BEGIN Provided data
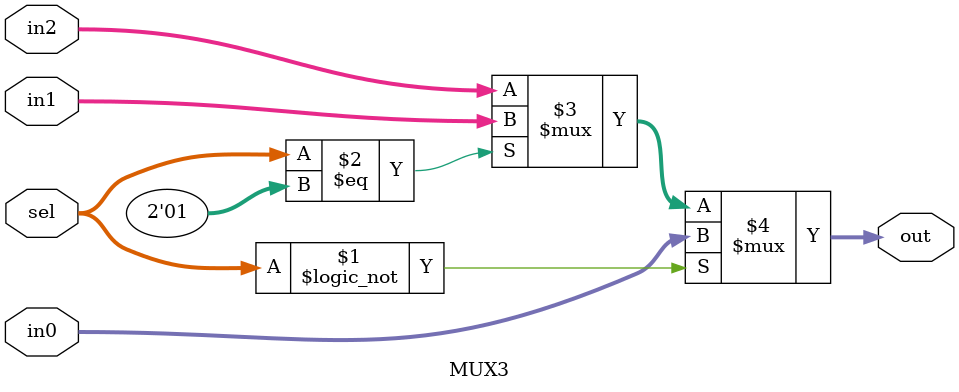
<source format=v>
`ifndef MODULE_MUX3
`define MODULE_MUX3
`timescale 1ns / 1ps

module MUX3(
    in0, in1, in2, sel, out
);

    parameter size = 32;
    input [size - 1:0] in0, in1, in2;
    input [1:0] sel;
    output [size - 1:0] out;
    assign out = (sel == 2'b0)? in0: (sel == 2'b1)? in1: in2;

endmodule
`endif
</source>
END Provided data
BEGIN Provided data
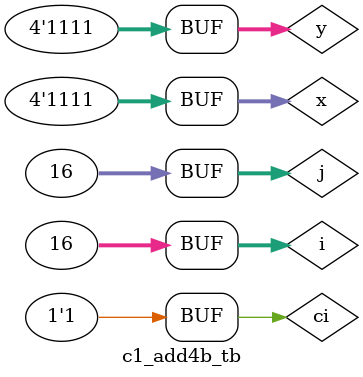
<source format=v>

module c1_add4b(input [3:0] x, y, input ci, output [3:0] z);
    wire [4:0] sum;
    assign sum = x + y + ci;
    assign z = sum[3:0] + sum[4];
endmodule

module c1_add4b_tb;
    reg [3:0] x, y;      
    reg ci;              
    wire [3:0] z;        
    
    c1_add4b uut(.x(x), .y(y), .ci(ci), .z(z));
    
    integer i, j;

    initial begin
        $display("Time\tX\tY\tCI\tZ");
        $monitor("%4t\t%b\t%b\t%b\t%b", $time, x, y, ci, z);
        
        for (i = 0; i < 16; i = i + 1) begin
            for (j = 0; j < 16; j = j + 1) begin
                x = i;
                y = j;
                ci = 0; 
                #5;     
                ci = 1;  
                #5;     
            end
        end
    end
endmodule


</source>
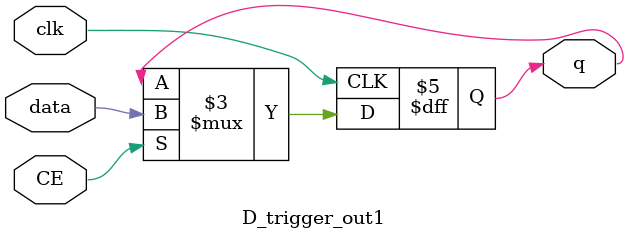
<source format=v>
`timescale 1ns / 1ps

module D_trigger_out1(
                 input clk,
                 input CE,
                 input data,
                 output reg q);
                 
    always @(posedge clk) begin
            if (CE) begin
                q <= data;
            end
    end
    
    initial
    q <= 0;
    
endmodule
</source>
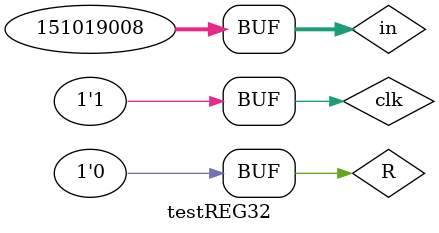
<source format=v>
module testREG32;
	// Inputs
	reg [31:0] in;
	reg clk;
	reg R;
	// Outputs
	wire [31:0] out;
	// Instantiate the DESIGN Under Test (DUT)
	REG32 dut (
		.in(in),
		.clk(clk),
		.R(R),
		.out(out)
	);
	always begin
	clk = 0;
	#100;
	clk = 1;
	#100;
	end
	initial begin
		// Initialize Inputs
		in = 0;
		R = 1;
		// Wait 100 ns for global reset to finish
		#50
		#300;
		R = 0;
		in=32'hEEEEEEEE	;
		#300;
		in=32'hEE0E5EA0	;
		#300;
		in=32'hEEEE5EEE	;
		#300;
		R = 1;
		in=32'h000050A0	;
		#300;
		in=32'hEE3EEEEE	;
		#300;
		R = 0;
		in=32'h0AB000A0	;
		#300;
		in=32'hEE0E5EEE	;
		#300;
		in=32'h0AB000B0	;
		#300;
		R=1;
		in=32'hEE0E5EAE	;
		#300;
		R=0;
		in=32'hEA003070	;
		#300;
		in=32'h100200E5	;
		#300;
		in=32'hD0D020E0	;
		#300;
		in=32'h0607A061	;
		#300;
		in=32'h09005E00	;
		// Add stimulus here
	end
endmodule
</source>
END Provided data
BEGIN Provided data
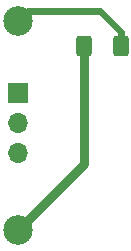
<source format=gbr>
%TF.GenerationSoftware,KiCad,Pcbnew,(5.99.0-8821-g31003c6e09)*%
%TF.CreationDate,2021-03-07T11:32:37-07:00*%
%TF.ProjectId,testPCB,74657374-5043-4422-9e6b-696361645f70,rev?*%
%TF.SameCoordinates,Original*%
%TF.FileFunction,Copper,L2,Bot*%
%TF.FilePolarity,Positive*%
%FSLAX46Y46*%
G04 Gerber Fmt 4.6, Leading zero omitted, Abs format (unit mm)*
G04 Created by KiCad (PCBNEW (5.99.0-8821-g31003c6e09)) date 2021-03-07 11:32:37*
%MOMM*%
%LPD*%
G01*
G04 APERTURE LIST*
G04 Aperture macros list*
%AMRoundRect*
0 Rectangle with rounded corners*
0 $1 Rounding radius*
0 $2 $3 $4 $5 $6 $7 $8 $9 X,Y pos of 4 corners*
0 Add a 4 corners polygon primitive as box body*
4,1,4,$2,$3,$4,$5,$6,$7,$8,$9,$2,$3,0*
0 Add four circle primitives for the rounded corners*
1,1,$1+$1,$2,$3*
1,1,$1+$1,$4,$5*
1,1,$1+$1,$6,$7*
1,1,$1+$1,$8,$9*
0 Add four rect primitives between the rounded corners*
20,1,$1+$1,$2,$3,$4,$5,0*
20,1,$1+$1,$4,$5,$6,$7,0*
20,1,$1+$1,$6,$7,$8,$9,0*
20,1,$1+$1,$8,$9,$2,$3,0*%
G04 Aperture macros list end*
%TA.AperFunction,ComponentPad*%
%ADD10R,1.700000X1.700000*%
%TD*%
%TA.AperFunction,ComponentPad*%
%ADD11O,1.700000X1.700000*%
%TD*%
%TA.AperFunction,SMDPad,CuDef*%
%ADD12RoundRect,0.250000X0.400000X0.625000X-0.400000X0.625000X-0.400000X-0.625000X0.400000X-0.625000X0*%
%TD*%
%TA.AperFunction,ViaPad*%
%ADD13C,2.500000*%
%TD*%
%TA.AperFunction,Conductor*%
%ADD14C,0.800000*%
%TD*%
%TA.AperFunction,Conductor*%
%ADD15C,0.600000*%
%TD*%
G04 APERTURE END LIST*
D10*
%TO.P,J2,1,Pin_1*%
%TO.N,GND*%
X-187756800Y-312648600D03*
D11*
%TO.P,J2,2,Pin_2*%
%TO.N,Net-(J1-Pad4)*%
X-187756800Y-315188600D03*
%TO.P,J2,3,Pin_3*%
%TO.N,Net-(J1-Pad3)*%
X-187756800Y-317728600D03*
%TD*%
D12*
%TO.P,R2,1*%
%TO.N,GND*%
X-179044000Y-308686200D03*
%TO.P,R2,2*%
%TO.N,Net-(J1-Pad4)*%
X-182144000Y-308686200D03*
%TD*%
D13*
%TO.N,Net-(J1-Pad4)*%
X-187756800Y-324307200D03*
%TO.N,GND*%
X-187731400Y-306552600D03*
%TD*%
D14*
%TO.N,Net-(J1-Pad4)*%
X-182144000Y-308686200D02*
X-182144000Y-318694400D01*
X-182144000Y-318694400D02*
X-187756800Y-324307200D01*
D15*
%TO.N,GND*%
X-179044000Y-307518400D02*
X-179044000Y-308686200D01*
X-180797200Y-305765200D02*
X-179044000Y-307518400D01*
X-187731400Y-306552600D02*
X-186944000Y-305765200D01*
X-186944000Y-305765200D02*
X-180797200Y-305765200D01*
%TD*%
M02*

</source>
END Provided data
## [Exercise brief]
In the records above, copy exactly everything from the line that has "wire [3:0] z;" down to the line that has "output reg q);", both ends included, and leave out the pictures.

## [Response]
    wire [3:0] z;        
    
    c1_add4b uut(.x(x), .y(y), .ci(ci), .z(z));
    
    integer i, j;

    initial begin
        $display("Time\tX\tY\tCI\tZ");
        $monitor("%4t\t%b\t%b\t%b\t%b", $time, x, y, ci, z);
        
        for (i = 0; i < 16; i = i + 1) begin
            for (j = 0; j < 16; j = j + 1) begin
                x = i;
                y = j;
                ci = 0; 
                #5;     
                ci = 1;  
                #5;     
            end
        end
    end
endmodule


</source>
<source format=v>
`timescale 1ns / 1ps

module D_trigger_out1(
                 input clk,
                 input CE,
                 input data,
                 output reg q);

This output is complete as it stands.